Saved data entries:
- - - - -
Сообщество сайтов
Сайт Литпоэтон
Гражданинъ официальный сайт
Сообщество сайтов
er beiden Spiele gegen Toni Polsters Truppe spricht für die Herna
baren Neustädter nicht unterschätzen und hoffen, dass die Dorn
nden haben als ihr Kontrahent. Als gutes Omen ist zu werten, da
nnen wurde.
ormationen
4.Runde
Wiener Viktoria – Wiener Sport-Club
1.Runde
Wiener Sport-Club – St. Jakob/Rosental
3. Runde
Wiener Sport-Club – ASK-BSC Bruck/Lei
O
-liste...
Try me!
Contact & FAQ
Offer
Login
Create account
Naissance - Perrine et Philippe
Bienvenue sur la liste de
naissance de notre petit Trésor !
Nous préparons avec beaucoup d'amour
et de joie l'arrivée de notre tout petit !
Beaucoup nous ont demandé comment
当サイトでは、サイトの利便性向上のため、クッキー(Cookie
- - - - -
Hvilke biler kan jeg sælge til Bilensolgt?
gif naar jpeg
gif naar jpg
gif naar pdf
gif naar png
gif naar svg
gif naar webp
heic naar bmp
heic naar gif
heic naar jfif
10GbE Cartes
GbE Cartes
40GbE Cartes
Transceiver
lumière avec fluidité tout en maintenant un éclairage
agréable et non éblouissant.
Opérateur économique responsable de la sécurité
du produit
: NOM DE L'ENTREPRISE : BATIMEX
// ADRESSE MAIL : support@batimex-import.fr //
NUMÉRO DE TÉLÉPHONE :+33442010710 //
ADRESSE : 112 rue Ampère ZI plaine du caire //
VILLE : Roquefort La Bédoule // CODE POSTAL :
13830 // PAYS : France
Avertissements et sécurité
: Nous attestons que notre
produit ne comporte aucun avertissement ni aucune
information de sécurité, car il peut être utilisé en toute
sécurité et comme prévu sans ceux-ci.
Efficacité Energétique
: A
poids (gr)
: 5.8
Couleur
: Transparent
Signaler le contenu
- - - - -
*What is required*.
Write out every line of the items word for word, from the line containing "Hvilke biler kan jeg sælge til Bilensolgt?" down to the line containing "Transceiver", including both of those lines.

*Task output*.
Hvilke biler kan jeg sælge til Bilensolgt?
gif naar jpeg
gif naar jpg
gif naar pdf
gif naar png
gif naar svg
gif naar webp
heic naar bmp
heic naar gif
heic naar jfif
10GbE Cartes
GbE Cartes
40GbE Cartes
Transceiver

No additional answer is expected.